In Stuart Dreyfus on Richard Bellman, Dynamic Programming, Quants and Financial Engineering, David Glasner quotes Dreyfus, and considers the quote:
The place that [dynamic programming] is used the most upsets me greatly — and I don’t know how Dick would feel — but that’s in the so-called “quants” doing so-called “financial engineering” that designed derivatives that brought down the financial system. That’s all dynamic programming mathematics basically. I have a feeling Dick would have thought that’s immoral. The financial world doesn’t produce any useful thing. It’s just like poker; it’s just a game. You’re taking money away from other people and getting yourself things. And to encourage our graduate students to learn how to apply dynamic programming in that area, I think is a sin.
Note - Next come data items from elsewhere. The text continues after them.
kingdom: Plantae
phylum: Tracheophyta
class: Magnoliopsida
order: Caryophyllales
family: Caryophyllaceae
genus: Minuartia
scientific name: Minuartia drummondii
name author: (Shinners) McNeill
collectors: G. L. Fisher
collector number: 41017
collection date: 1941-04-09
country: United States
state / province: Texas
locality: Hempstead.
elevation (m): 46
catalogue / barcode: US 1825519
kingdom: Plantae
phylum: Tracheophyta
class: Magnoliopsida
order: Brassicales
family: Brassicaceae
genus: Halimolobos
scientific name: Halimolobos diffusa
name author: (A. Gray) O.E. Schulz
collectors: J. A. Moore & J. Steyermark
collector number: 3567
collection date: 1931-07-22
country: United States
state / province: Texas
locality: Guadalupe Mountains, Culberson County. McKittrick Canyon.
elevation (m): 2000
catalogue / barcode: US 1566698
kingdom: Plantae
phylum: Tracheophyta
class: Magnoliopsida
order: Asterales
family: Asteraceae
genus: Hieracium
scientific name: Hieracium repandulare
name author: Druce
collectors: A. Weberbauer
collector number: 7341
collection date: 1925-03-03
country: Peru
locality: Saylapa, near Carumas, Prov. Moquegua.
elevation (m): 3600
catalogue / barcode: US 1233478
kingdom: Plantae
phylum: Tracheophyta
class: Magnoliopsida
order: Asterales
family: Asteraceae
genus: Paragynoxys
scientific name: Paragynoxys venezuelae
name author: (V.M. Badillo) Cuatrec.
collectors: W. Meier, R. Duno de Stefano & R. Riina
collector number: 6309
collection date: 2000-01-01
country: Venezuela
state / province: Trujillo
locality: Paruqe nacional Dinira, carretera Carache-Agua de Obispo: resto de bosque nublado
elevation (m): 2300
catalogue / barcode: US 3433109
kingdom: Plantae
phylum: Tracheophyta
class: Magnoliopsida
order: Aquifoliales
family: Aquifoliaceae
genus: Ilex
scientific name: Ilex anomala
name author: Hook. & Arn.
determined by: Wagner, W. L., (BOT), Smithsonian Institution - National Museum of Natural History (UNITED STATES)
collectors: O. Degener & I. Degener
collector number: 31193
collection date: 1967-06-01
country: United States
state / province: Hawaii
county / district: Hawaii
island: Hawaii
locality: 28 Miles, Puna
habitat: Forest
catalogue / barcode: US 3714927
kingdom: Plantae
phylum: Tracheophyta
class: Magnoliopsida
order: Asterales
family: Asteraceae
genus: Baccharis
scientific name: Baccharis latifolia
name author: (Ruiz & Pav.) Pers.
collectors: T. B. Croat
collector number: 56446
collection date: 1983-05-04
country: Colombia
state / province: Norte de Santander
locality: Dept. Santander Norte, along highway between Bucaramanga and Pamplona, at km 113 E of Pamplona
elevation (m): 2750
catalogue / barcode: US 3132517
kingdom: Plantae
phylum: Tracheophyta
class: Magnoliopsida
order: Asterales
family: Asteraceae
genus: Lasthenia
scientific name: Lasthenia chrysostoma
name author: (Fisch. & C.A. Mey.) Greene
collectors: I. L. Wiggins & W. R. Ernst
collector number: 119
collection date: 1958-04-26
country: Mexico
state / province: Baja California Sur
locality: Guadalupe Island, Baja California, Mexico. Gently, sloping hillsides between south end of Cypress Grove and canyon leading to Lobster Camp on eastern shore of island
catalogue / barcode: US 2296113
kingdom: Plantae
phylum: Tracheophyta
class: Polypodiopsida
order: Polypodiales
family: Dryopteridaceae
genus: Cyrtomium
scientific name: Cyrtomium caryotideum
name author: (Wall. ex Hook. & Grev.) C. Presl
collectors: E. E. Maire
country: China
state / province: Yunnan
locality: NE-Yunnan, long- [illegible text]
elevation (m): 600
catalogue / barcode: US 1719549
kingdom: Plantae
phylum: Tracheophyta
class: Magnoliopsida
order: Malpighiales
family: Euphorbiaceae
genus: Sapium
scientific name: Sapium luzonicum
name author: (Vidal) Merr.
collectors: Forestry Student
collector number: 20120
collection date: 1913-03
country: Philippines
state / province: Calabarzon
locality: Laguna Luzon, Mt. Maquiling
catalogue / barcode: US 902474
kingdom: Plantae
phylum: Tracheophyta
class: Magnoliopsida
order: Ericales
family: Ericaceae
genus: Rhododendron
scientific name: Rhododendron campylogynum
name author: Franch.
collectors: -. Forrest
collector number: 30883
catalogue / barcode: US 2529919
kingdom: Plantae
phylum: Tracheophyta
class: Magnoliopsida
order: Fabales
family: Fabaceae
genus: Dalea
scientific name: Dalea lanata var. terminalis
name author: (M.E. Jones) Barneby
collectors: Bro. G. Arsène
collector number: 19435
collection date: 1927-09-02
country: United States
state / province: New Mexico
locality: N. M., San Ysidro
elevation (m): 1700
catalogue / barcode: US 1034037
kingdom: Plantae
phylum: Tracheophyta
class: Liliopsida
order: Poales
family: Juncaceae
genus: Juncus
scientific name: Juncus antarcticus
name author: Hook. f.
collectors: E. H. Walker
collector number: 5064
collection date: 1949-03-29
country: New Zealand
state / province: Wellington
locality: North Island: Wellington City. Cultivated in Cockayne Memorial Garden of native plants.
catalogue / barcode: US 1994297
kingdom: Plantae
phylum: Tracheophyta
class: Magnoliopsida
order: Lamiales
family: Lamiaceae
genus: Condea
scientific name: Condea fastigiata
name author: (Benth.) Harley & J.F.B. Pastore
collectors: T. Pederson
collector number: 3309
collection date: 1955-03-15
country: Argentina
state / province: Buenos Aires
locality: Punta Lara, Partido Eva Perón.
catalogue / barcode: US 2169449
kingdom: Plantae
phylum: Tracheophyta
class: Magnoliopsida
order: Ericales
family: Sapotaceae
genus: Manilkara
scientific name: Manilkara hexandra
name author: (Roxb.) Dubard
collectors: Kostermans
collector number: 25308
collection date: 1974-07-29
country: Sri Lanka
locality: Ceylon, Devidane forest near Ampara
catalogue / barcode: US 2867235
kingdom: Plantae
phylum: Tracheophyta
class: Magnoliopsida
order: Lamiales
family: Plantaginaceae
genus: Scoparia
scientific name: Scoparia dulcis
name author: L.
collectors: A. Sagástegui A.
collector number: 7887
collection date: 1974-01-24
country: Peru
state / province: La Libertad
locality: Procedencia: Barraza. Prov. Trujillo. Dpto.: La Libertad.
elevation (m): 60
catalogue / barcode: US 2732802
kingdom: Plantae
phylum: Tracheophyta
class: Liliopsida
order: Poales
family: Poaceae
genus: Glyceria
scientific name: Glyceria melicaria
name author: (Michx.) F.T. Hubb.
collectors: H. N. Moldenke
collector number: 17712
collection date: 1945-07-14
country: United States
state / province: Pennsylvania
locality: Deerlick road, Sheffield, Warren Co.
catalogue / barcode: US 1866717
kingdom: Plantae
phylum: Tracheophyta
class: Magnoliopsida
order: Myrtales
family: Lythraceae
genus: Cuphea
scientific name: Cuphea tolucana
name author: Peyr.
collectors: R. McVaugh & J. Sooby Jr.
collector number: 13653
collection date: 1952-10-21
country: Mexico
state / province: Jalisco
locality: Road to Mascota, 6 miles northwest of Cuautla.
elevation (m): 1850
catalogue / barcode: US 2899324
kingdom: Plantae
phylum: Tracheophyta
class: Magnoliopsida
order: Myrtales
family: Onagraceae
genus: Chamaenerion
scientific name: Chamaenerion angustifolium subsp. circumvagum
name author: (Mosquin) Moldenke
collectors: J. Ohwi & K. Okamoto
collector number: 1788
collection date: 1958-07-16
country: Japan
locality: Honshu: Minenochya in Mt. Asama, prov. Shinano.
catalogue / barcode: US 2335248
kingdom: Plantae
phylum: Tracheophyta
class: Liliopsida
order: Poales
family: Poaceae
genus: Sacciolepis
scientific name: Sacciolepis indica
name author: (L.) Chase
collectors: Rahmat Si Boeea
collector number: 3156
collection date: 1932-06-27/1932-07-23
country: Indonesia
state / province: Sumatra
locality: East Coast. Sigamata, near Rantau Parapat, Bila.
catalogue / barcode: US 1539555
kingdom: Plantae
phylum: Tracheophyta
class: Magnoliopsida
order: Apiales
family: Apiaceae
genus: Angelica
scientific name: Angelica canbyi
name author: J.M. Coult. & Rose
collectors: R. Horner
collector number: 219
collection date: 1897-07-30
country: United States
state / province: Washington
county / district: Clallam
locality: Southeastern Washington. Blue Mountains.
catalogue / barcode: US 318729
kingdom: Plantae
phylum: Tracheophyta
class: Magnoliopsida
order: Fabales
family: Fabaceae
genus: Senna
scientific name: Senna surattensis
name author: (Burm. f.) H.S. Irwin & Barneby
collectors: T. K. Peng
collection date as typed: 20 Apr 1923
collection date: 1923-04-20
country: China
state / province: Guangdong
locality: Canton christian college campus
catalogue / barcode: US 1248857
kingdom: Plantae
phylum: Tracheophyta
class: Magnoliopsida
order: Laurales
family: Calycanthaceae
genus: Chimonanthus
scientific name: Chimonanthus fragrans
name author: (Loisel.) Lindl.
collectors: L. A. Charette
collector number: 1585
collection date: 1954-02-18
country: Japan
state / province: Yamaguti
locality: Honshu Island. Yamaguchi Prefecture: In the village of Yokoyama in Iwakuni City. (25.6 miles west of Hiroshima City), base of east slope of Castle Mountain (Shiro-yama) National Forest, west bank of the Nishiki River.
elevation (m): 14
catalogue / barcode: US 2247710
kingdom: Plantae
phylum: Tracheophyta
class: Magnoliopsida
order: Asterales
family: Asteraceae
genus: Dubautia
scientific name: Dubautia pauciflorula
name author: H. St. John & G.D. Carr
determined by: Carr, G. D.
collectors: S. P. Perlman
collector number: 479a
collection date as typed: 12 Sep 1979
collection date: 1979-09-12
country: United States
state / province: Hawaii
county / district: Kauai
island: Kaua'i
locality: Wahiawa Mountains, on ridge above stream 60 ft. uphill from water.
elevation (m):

Allowing for some hyperbole on Dreyfus’s part, I think he is making an important point, a point I’ve made before in several posts about finance. A great deal of the income earned by the financial industry does not represent real output; it represents trading based on gaining information advantages over trading partners. So the more money the financial industry makes from financial engineering, the more money someone else is losing to the financial industry, because every trade has two sides.
1. Finance is non-productive.
2. To reduce financial cost, reduce the size of finance.
Glasner's view that it represents trading based on gaining information advantages is superfluous, diversionary, and irrelevant. I'm not repeating that part.
Actually, saying that financial income comes from unfair information advantages is the same as saying finance guys are cheaters. A lot of people probably like that thought. A lot of people complain that not enough finance guys were put in jail for creating the financial crisis. I think it's a waste of time to focus on people. We need to focus on what the problem really is, on why the problem arises, and how to stop it from arising.